▸ To do
The reply should contain the full listing exactly as written and no pictures at all.

▸ Task inputs
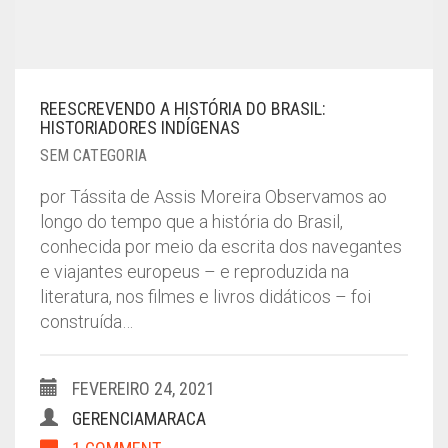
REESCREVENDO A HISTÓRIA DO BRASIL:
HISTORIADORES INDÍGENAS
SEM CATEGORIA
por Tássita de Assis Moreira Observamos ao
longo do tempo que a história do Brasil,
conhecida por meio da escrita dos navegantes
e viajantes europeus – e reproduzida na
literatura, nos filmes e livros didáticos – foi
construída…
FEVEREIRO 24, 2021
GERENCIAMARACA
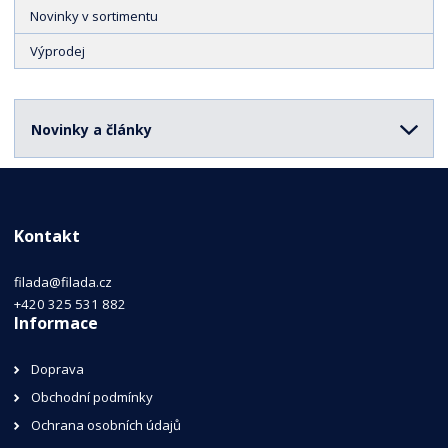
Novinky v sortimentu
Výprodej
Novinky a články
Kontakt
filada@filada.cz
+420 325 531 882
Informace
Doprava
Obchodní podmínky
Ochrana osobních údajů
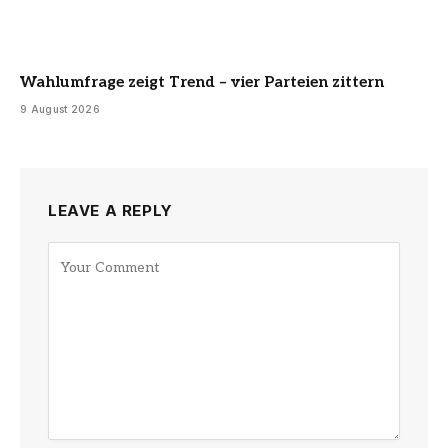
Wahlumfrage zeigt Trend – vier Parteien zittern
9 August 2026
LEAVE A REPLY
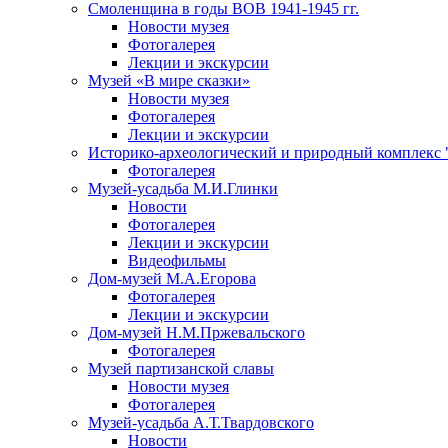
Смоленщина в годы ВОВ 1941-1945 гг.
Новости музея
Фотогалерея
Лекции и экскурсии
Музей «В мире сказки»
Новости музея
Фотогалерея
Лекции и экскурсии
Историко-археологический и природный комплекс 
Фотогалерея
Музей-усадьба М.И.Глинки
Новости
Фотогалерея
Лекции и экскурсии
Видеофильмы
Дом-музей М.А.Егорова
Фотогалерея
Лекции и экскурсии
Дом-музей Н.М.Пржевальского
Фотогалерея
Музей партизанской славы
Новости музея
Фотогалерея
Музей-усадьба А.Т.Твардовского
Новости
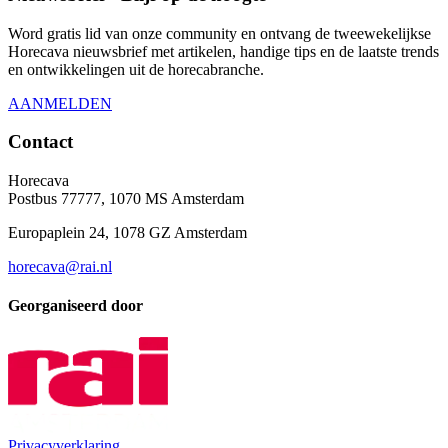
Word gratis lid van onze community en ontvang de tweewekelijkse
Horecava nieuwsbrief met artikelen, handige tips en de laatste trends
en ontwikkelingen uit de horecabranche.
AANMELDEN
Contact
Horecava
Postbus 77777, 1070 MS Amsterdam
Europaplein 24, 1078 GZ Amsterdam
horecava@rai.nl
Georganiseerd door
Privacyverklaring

▸ Response for this exercise
REESCREVENDO A HISTÓRIA DO BRASIL:
HISTORIADORES INDÍGENAS
SEM CATEGORIA
por Tássita de Assis Moreira Observamos ao
longo do tempo que a história do Brasil,
conhecida por meio da escrita dos navegantes
e viajantes europeus – e reproduzida na
literatura, nos filmes e livros didáticos – foi
construída…
FEVEREIRO 24, 2021
GERENCIAMARACA
Novinky v sortimentu
Výprodej
Novinky a články
Kontakt
filada@filada.cz
+420 325 531 882
Informace
Doprava
Obchodní podmínky
Ochrana osobních údajů
Wahlumfrage zeigt Trend – vier Parteien zittern
9 August 2026
LEAVE A REPLY
Смоленщина в годы ВОВ 1941-1945 гг.
Новости музея
Фотогалерея
Лекции и экскурсии
Музей «В мире сказки»
Новости музея
Фотогалерея
Лекции и экскурсии
Историко-археологический и природный комплекс 
Фотогалерея
Музей-усадьба М.И.Глинки
Новости
Фотогалерея
Лекции и экскурсии
Видеофильмы
Дом-музей М.А.Егорова
Фотогалерея
Лекции и экскурсии
Дом-музей Н.М.Пржевальского
Фотогалерея
Музей партизанской славы
Новости музея
Фотогалерея
Музей-усадьба А.Т.Твардовского
Новости
Word gratis lid van onze community en ontvang de tweewekelijkse
Horecava nieuwsbrief met artikelen, handige tips en de laatste trends
en ontwikkelingen uit de horecabranche.
AANMELDEN
Contact
Horecava
Postbus 77777, 1070 MS Amsterdam
Europaplein 24, 1078 GZ Amsterdam
horecava@rai.nl
Georganiseerd door
Privacyverklaring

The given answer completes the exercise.